- Type: Formation
- Underlies: Moreno Hill Formation
- Overlies: Rio Salado Tongue, Mancos Shale
- Thickness: 100 feet (30 m)

Lithology
- Primary: Sandstone
- Other: Shale

Location
- Coordinates: 35°07′54″N 108°39′07″W﻿ / ﻿35.131797°N 108.651864°W
- Region: New Mexico
- Country: United States

Type section
- Named for: Atarque settlement
- Named by: W.S. Pike, Jr.
- Year defined: 1947
- Atarque Sandstone (the United States) Atarque Sandstone (New Mexico)

= Atarque Sandstone =

Geologic formation in New Mexico

The Atarque Sandstone is a geologic formation in New Mexico. It preserves fossils dating back to the late Cretaceous period.

==Description==
The formation consists of very fine to fine buff fossiliferous sandstone with a maximum thickness of 100 feet. The beds are flat, massive and have low-angle crossbedding. The formation intertongues with the underlying Rio Salado Tongue of the Mancos Shale and is overlain by either the Carthage Member of the Tres Hermanos Formation or the Moreno Hill Formation. It was deposited during the early to middle Turonian Age of the late Cretaceous.
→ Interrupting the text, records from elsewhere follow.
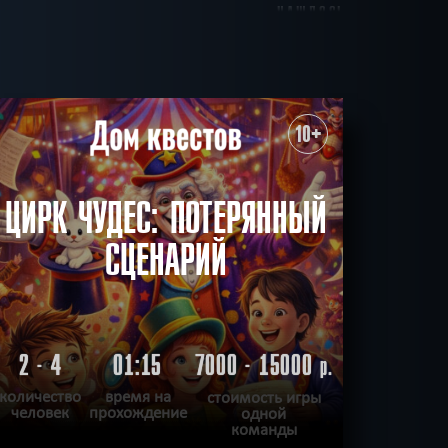
НАШЛОСЬ
до 15
до 16
до 17
80
КВЕСТОВ
ктёров
Антуражные
10+
Мистика
Детективные
С аниматором
СБРОСИТЬ ФИЛЬТР
ВСЕ КВЕСТЫ
ЦИРК ЧУДЕС: ПОТЕРЯННЫЙ
СЦЕНАРИЙ
2 - 4
01:15
7000 - 15000
р.
количество
время на
стоимость игры
человек
прохождение
одной
команды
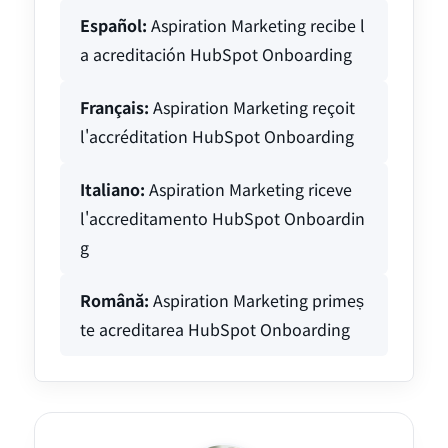
Español:
Aspiration Marketing recibe l
a acreditación HubSpot Onboarding
Français:
Aspiration Marketing reçoit
l'accréditation HubSpot Onboarding
Italiano:
Aspiration Marketing riceve
l'accreditamento HubSpot Onboardin
g
Română:
Aspiration Marketing primeș
te acreditarea HubSpot Onboarding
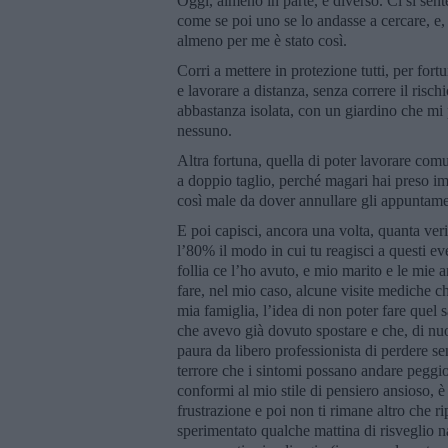
Oggi, almeno in parte, è diverso. Ci si sen
come se poi uno se lo andasse a cercare, e,
almeno per me è stato così.
Corri a mettere in protezione tutti, per for
e lavorare a distanza, senza correre il risc
abbastanza isolata, con un giardino che mi 
nessuno.
Altra fortuna, quella di poter lavorare com
a doppio taglio, perché magari hai preso imp
così male da dover annullare gli appuntame
E poi capisci, ancora una volta, quanta verit
l’80% il modo in cui tu reagisci a questi e
follia ce l’ho avuto, e mio marito e le mie 
fare, nel mio caso, alcune visite mediche ch
mia famiglia, l’idea di non poter fare quel 
che avevo già dovuto spostare e che, di nuo
paura da libero professionista di perdere s
terrore che i sintomi possano andare peggi
conformi al mio stile di pensiero ansioso, 
frustrazione e poi non ti rimane altro che 
sperimentato qualche mattina di risveglio nat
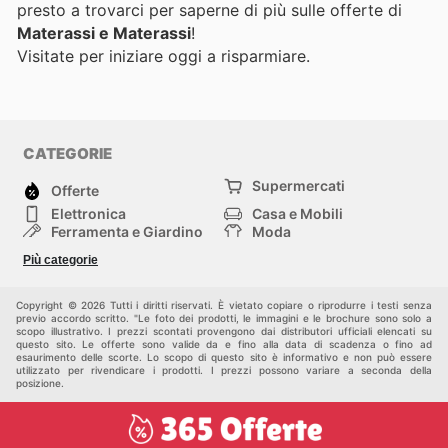
presto a trovarci per saperne di più sulle offerte di
Materassi e Materassi
!
Visitate
per iniziare oggi a risparmiare.
CATEGORIE
Supermercati
Offerte
Elettronica
Casa e Mobili
Ferramenta e Giardino
Moda
Salute e Bellezza
Sport e tempo libero
Più categorie
Bambini e Neonati
Animali Domestici
Altri
Copyright © 2026 Tutti i diritti riservati. È vietato copiare o riprodurre i testi senza
previo accordo scritto. "Le foto dei prodotti, le immagini e le brochure sono solo a
scopo illustrativo. I prezzi scontati provengono dai distributori ufficiali elencati su
questo sito. Le offerte sono valide da e fino alla data di scadenza o fino ad
esaurimento delle scorte. Lo scopo di questo sito è informativo e non può essere
utilizzato per rivendicare i prodotti. I prezzi possono variare a seconda della
posizione.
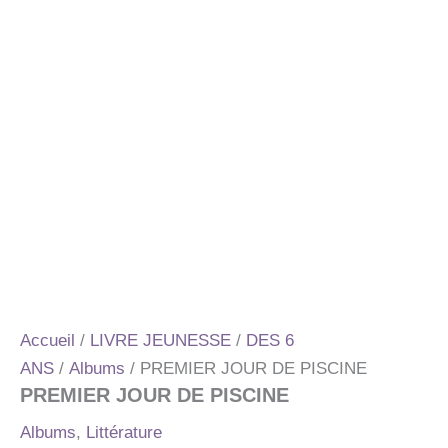
Accueil
/
LIVRE JEUNESSE
/
DES 6
ANS
/
Albums
/ PREMIER JOUR DE PISCINE
PREMIER JOUR DE PISCINE
Albums
,
Littérature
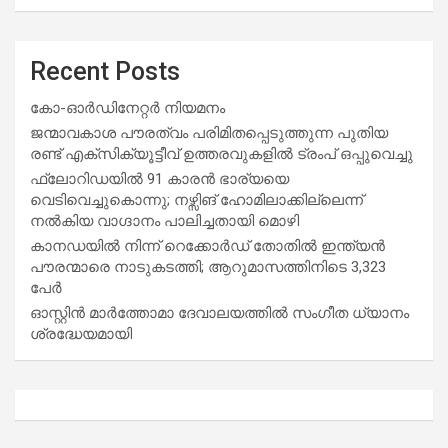
Recent Posts
കോ-ഓർഡിനേറ്റർ നിയമനം
ജന്മാവകാശ പൗരത്വം പരിമിതപ്പെടുത്തുന്ന പുതിയ
രണ്ട് എക്സിക്യൂട്ടീവ് ഉത്തരവുകളിൽ ട്രംപ് ഒപ്പുവെച്ചു
ഫ്ലോറിഡയിൽ 91 കാരൻ ഭാര്യയെ
വെടിവെച്ചുകൊന്നു; നഴ്സിങ് ഹോമിലാക്കില്ലെന്ന്
നൽകിയ വാഗ്ദാനം പാലിച്ചതായി മൊഴി
കാനഡയിൽ നിന്ന് റെക്കോർഡ് തോതിൽ ഇന്ത്യൻ
പൗരന്മാരെ നാടുകടത്തി; ആറുമാസത്തിനിടെ 3,323
പേർ
ഓസ്റ്റിൻ മാർത്തോമാ ദേവാലയത്തിൽ സംഗീത ധ്യാനം
ശ്രദ്ധേയമായി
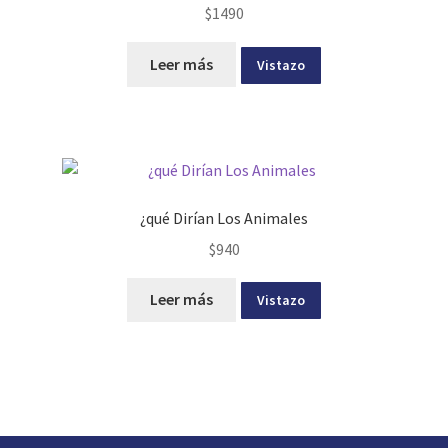
$
1490
Leer más
Vistazo
¿qué Dirían Los Animales
$
940
Leer más
Vistazo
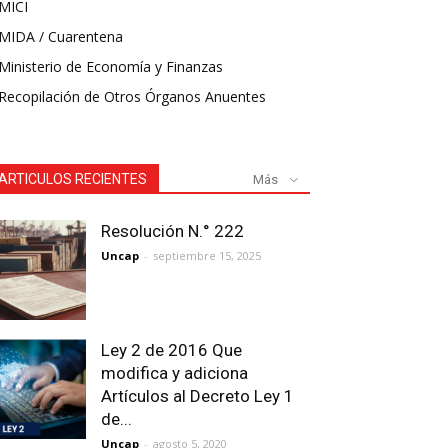
MICI
MIDA / Cuarentena
Ministerio de Economía y Finanzas
Recopilación de Otros Órganos Anuentes
ARTICULOS RECIENTES
Más
Resolución N.° 222
Uncap
-
septiembre 15, 2025
Ley 2 de 2016 Que
modifica y adiciona
Artículos al Decreto Ley 1
de...
Uncap
-
agosto 5, 2020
The formation is interpreted as a coastal barrier sandstone deposited by a regression of the Western Interior Seaway to the northeast.

==Fossils==
The formation contains fossil pelecypods and plesiosaur vertebra. It also contains fossils of the ammonite Spathites rioensis characteristic of the middle Turonian.

==History of investigation==
The unit was first defined as the Atarque Member of the Mesaverde Formation by W.S. Pike in 1947. Pike assigned the lowermost 127 feet of the Mesaverde in the San Juan Basin to the unit. S.C. Hook and coinvestigators revised the Cretaceous stratigraphy of the San Juan and Zuni basins in 1983 and assigned both Pike's Atarque Member and beds in the Zuni Basin assigned to the lower Gallup Sandstone to the Tres Hermanos Formation. The Atarque Member was redefined as the lower sandstone beds of the Tres Hermanos Formation. Simultaneously, M.W. McLellan and coinvestigators raised the Atarque to formation rank as the Atarque Sandstone in the Salt Lake coal field of west-central New Mexico.